Doménico tardó casi tres años en pintar esta soberbia obra en su taller de Toledo, entregándola personalmente a finales de 1582, lo que demuestra que el pintor quería conseguir el favor de Felipe II y la oportunidad de poder trabajar en la decoración de El Escorial.  A su regreso de Portugal en 1583, el rey pudo ver la obra pero no resultó de su agrado, aunque su calidad artística le fue reconocida al tasarse la obra en 800 ducados.  A El Greco se le pedía claridad y decoro para la representación del martirio, pero él no sólo lo desplaza a segundo término, sino que lo hace con una serenidad inapropiada y sin verse la muerte de San Mauricio, colocando como motivo principal el momento en que el santo convence a sus compañeros para que permanezcan fieles a su fe en Cristo. Además el pintor introduce en todos los grupos una serie de retratos de personajes con armaduras contemporáneas, con banderolas y ballestas, recurso bastante habitual de la pintura italiana y que El Greco había utilizado ya en algunos de sus cuadros, como en El Expolio, pero que, en realidad, resultan poco idóneos para el ornato de un lugar devocional como la Basílica.
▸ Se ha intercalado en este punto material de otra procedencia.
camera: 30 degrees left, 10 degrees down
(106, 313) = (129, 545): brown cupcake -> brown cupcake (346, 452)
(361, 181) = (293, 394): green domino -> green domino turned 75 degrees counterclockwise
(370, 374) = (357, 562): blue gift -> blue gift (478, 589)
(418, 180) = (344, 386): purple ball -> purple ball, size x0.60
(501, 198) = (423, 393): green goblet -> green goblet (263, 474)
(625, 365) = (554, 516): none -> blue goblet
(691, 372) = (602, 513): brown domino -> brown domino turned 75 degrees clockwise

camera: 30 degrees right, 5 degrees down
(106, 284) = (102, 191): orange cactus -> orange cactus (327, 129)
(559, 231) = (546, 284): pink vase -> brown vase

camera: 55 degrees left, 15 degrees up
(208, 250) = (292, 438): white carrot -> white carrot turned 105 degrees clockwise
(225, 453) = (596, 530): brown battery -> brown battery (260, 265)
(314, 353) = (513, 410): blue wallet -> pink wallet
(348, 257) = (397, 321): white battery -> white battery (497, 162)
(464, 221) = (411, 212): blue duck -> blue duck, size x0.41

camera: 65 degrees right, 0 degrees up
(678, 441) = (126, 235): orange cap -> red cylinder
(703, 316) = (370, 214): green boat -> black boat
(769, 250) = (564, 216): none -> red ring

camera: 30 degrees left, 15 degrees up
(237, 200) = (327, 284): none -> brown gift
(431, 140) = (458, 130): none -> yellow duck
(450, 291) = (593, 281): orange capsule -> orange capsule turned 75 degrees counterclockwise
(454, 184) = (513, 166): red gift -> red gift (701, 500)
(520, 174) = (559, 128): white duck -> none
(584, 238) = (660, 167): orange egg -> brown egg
Independientemente de las identificaciones de esas personalidades, propuestas por Cloulas y Bury, y que suelen ser difícilmente demostrables, seguramente el Greco sólo buscaba la presencia de altos dignatarios cortesanos, con la intención de relacionar la resistencia de San Mauricio a hacer sacrificios a los dioses, con el papel del rey como defensor de la fe católica frente a la herejía protestante.


Con este cuadro, El Greco fracasó para siempre en sus intentos de conseguir el mecenazgo real de Felipe II, y su Martirio acabó relegado a una estancia secundaria del Monasterio, la Sala de Capas o Sacristía de Coro.  La versión que realizó Rómulo Cincinato en 1584, se consideró como un verdadero modelo de corrección arqueológica para su sustitución en la capilla, donde hoy continúa figurando.


 

Bibliografía: 

H. Wethey, El Greco y su escuela, Madrid, 1967, T. I, pp. 56-57 y T. II, pp. 152-153.


J. Bury, "El martirio de San Mauricio y la Legión Tebea, obra de El Greco", Reales Sitios, 1987, Nº 91, pp. 21-36.


F. Checa, Felipe II.  Mecenas de las artes, 1992, pp. 342-344.


R. Mulcahy, La decoración de la Real Basílica del Monasterio de El Escorial, Madrid, 1992, pp. 67-79. A. Bustamante, "Gusto y decoro.  El Greco, Felipe II y El Escorial", Academia, 1992, pp. 164-198.


J. Álvarez Lopera, El Greco.  La obra esencial, Madrid, 1993, Nº 67, pp. 119-129. 


F. Marías, El Greco.  Biografía de un pintor extravagante, Madrid, 1997, pp. 153-159.


C. García-Frías Checa, “El "Martirio de San Mauricio" del Greco y su fortuna escurialense” en Catálogo Exposición El Greco, Viena, 2001, pp. 77-81.